Mars 1930. Financé par Charles de Noailles, Luis Buñuel vient d’entamer le tournage de son premier long-métrage, L’âge d’or, un des premiers films du cinéma parlant. Son mécène, qui vient assister à une journée de tournage aux studios de Billancourt, n’a jamais pris connaissance du script. Il sera d’autant plus surpris lors de la première projection par son caractère subversif. Deux ans après la publication du premier volet de ce diptyque, Luca Erbetta et Lancelot Hamelin concluent brillamment un récit aussi ambitieux qu’original.

Après le succès d’Un chien andalou, co-écrit avec Salvador Dali, les deux hommes se remettent ensemble à l’ouvrage mais Buñuel se brouille très vite (et définitivement) avec le peintre catalan et réécrit seul le scénario de L’âge d’or.

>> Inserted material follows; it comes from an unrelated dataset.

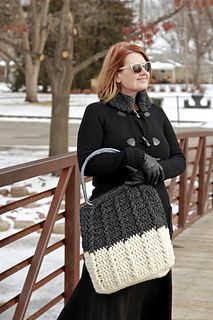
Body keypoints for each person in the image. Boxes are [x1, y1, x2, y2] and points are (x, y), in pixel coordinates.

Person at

De son côté, Jean Cocteau, également soutenu par Charles et Marie-Laure de Noailles, entreprend la réalisation de son premier film, Le sang d’un poète qu’il aurait voulu sous forme d’un film d’animation plutôt qu’avec des personnages réels.

Lancelot Hamelin nous faire revivre toute l’ambiance de cette époque sans lésiner sur les détails pour rendre son récit aussi crédible que possible, démythifiant au passage la galerie des célébrités de ce milieu particulièrement huppé de la scène parisienne avec ses toutes frasques et autres « secrets d’alcôve ». La plupart des personnages qui s’agitent dans ce microcosme ne suscite guère d’empathie dans ses attitudes et ses agissements. Il y règne un climat d’antisémitisme et d’anticommunisme sans fard qui préfigure tous les événements à venir.

Luca Erbetta a consacré quatre années de travail à la réalisation de ce diptyque mené de bout en bout avec une maîtrise graphique exceptionnelle en couleur directe avec un luxe de détails et une précision quasi cinématographique. La lecture du premier volet est bien sûr indispensable pour une bonne compréhension de ce récit exceptionnel. On aurait tort de s’en priver.